The 2022 ATT&CK Evaluations for Managed Services Call for Participation is now open. Click here to learn how to participate.
Home  >  Enterprise  >  Participants  >  Palo Alto Networks  > Carbanak+FIN7 Configuration


Palo Alto Networks Configuration

The following product description and configuration information was provided by the vendor and has been included in its unedited form. Any MITRE Engenuity comments are included in italics.


Product Versions

Cortex XDR

  • Palo Alto Networks Cortex XDR Server 2.9 (content 156)
  • Cortex XDR Agent version 7.3.1
  • Palo Alto Firewall PA-VM 10.0.2

Product Description

Cortex XDR - Extended Detection and Response

Cortex XDR is the industry’s first extended detection and response platform that natively integrates network, endpoint, cloud, and third-party data to stop sophisticated attacks. Cortex XDR has been designed from the ground up to help organizations secure your digital assets and users while simplifying operations. Using behavioral analytics, it identifies unknown and highly evasive threats targeting your network. Machine learning and AI models uncover threats from multiple sources, including managed and unmanaged devices.

Cortex XDR helps you accelerate investigations by providing a complete picture of each alert. It stitches different types of data together and reveals the root cause and timeline of alerts, allowing analysts of all experience levels to perform triage. Tight integration with enforcement points lets you respond to threats anywhere in your organization or restore hosts to a clean state easily.

Cortex XDR Protects You at Every Stage of Security Operations

Attackers continually innovate. To outpace them, security teams must implement a repeatable process to proactively block attacks with best-in-class prevention and to discover and stop active threats. Cortex XDR gives you the tools to accomplish four iterative steps:

  • Prevent
  • Automatically detect
  • Rapidly investigate
  • Respond and adapt

This framework provides everything you need to secure your organization today and in the future.

Achieve Closed-Loop Prevention, Detection, and Response

Ironclad security starts with great prevention. To this end, Cortex XDR delivers best-in-class prevention to stop exploits, malware, ransomware, and fileless attacks. ­Designed for minimal endpoint impact, the lightweight Cortex XDR agent blocks attacks while simultaneously collecting event data for Cortex XDR.

The Cortex XDR agent offers a complete prevention stack, starting with the broadest set of exploit protection modules available to block the exploits that lead to malware infections. Every file is examined by an adaptive AI-driven local analysis engine that’s always learning to counter new attack techniques. A Behavioral Threat Protection engine examines the behavior of multiple, related processes to uncover attacks as they occur.

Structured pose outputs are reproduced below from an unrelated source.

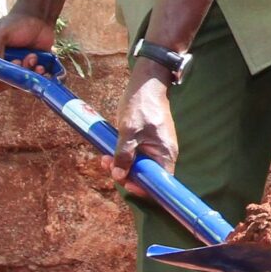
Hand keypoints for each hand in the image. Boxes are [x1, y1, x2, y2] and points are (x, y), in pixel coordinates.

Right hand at [0, 8, 57, 89]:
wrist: (38, 20)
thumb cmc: (15, 24)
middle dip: (9, 78)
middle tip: (18, 62)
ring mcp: (11, 71)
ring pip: (14, 85)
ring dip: (25, 74)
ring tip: (32, 57)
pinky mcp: (27, 72)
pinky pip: (30, 84)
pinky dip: (36, 77)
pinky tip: (41, 66)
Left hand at [112, 63, 178, 197]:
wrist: (146, 84)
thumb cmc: (141, 105)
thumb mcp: (129, 131)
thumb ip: (124, 154)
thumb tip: (119, 175)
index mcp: (165, 154)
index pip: (160, 183)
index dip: (143, 188)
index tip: (125, 182)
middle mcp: (163, 154)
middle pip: (147, 176)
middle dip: (126, 174)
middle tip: (107, 165)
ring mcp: (155, 148)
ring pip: (139, 166)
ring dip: (121, 165)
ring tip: (105, 158)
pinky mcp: (148, 143)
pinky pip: (136, 156)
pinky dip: (123, 156)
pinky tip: (111, 151)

Combining multiple methods of prevention, our next-generation antivirus (NGAV) stands apart in its ability to protect endpoints. It integrates with the Palo Alto Networks WildFire® malware prevention service to analyze suspicious files in the cloud and coordinate protection across all Palo Alto Networks security products. You Can Quickly Deploy The Unified, cloud-delivered agent to your endpoints to instantly start blocking advanced attacks and collecting data for detection and response.

Palo Alto Networks provides a complete portfolio of network, endpoint, and cloud security offerings that prevent attacks by combining the latest breakthroughs in security, automation, and analytics. Cortex XDR integrates with these world-leading technologies, including our Next-Generation Firewalls, Prisma® Access, and an array of third-party tools, enabling you to prevent advanced attacks while also collecting data for detection and response.

Product Configuration

Product Configuration Detection Evaluation

  • Palo Alto Networks Cortex XDR Agent was configured in detect only mode with prevention disabled per request by MITRE (Linux and Windows).
  • Palo Alto Networks Next-Generation Firewall was configured in Report only mode with prevention disabled per request by MITRE.

Product Configuration Protection Evaluation

  • Palo Alto Networks Cortex XDR Agent was configured with the default policy settings, with the following modifications:
    • In the Windows Malware profile we enabled “quarantine malicious files” for “Portable Executable and DLL Examination” and “Behavioral Threat Protection.”
    • In the Linux Malware profile we enabled “treat grayware as malware” for “ELF Files Examination” and we enabled “quarantine malicious files” in the “Local File Threat Examination.”
  • The Palo Alto Networks Next-generation Firewall was configured with default policy settings.